When the Cruiserweight Classic began, it felt like a foregone conclusion that Zack Sabre Jr. and Kota Ibushi would meet in the finals, with the latter defeating the former. That’s not what happened, however, as both guys fell in the semifinals. TJ Perkins ended up not only winning the first CWC, but became the first Cruiserweight Champion.
It is far too early to tell if the WWE is planning on using either its own light heavyweight history or WCW’s Cruiserweight version of the division to tell future stories, but it is worth noting that the WWE acknowledged Perkins as the first ever WWE Cruiserweight Champion during the telecast.
He’s the perfect choice for this honor. While his name recognition isn’t as internationally known as the presumed finalists, there’s both logical and creative reasons to give him the nod.
The logistical reasons are as obvious as they are simple. Both Sabre and Ibushi have yet to sign official WWE contracts. Apparently the two of them have been trying to play a version of hardball with the company. Hopefully that all gets rectified, but if the WWE needs to move forward with its cruiserweight division, plus have it debut with a champion on Raw, it would make complete sense to give the strap to a person who is actually under contract.
So, yes, sad face for you, Internet Wrestling Community. But the fact that this presumably forced the WWE’s hand into picking a person under contract to win the entire thing, it can become a blessing in disguise very quickly.
As far as the creative side, the possibilities are endless. This has much do with with Perkins, as well as his backstory, as it does with the rest of the division.
Perkins was at one point homeless. That’s not an angle. That was very much in real life. He’s also an 18-year veteran of the sport, but is only 32 years old.
The WWE can make his story that of an underdog sacrificing it all to reach his dreams. All that Disney movie jazz, honestly. A clean-cut, babyface who has all the tangibles to be one of the more over characters in all of the company, Perkins has do nothing other than be himself to help lead the division into a great era on Raw.
Lost in how great of a person and in-ring performer Perkins is, though, happens to be the notion that he is incredibly versatile. While it appears as though he’s currently slated to be a face moving forward, he has shown — on the international level — he can play that sly, cunning, and evil bad guy as well as anyone else.
There’s even more waiting for a Perkins-led division. Mostly because of Neville, who did not participate in the CWC, has been lost in the shuffle for some time, and is an easy first candidate to challenge Perkins whenever the title will be first defended.
Without going too far into the world of fantasy booking, this is a killing of two birds with one stone. The cruiserweight division needs as much momentum as possible upon its debut, Perkins needs to continue to ascend as a worthy champion, and Neville just needs to be in something — anything — engaging.

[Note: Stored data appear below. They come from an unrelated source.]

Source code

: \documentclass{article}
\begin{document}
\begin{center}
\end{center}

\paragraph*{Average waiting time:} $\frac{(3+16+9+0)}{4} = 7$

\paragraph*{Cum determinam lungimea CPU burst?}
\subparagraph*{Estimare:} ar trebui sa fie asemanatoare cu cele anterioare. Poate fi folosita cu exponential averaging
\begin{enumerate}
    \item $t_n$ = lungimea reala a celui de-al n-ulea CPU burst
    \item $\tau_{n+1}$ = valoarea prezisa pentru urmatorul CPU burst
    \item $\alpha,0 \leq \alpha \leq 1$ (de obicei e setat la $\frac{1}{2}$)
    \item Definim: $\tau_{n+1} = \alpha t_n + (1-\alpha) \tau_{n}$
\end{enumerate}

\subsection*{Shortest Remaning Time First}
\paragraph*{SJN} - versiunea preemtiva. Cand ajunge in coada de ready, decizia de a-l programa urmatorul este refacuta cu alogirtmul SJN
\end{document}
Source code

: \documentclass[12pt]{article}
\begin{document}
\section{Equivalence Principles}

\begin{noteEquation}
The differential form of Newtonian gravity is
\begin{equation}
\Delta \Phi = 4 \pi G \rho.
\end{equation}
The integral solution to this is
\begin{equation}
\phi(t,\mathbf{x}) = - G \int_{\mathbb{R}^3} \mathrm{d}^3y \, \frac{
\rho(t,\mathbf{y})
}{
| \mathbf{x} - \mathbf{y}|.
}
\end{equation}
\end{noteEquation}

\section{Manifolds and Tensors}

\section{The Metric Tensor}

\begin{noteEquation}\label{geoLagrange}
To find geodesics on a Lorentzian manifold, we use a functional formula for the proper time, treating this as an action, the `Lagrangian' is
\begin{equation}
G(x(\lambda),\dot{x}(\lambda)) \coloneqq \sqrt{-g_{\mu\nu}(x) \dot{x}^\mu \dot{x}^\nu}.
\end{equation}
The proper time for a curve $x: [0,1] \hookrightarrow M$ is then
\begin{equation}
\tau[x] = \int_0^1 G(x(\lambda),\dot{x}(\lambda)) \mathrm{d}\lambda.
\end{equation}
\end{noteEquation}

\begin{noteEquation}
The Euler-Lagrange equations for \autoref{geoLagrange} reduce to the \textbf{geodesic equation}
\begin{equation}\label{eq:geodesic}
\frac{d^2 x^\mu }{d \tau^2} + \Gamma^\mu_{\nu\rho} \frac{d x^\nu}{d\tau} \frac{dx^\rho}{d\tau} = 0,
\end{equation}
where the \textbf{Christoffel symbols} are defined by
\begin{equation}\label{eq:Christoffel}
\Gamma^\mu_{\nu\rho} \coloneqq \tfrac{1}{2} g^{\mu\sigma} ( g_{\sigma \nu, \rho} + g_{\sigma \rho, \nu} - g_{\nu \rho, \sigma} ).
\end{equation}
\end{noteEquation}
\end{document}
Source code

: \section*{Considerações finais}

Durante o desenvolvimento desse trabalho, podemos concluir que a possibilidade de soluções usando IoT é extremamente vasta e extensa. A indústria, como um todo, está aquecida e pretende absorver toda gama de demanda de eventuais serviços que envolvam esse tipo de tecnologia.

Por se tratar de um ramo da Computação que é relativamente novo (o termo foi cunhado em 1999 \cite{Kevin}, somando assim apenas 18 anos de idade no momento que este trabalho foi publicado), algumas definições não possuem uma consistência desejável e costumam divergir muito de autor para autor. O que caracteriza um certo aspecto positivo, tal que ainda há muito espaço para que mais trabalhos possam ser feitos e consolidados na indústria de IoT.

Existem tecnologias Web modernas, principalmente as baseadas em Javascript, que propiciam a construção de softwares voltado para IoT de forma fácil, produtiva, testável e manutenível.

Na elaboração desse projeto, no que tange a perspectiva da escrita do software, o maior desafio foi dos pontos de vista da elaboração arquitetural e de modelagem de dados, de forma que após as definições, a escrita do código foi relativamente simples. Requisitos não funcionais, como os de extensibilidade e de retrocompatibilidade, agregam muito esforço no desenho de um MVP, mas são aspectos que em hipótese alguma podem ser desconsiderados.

It is simple to envision Perkins either cutting a babyface promo or working a match, then being interrupted by a turning-heel version of Neville. It would setup not only a tremendous match down the road, but it would finally give Neville something to do — and who knows, maybe make him interesting — all while helping Perkins be elevated as a champion since he will do battle with a “known” guy on the main roster.
Even if that doesn’t happen, and the WWE instead turns to another CWC participant for Perkins’ first feud, he is the right choice for the first champion. He is versatile in what characters he can play, is (importantly) under contract, and is as good an in-ring performer — which is the most important part of this specific division — as anyone at the WWE’s disposal.
Oddly, and this is not hyperbole, we are likely beginning the early portion of the rise of TJ Perkins. The CWC and Cruiserweight Championship are only the start. There’s even bigger things awaiting him down the line.
But for now, let’s not get too far ahead of ourselves.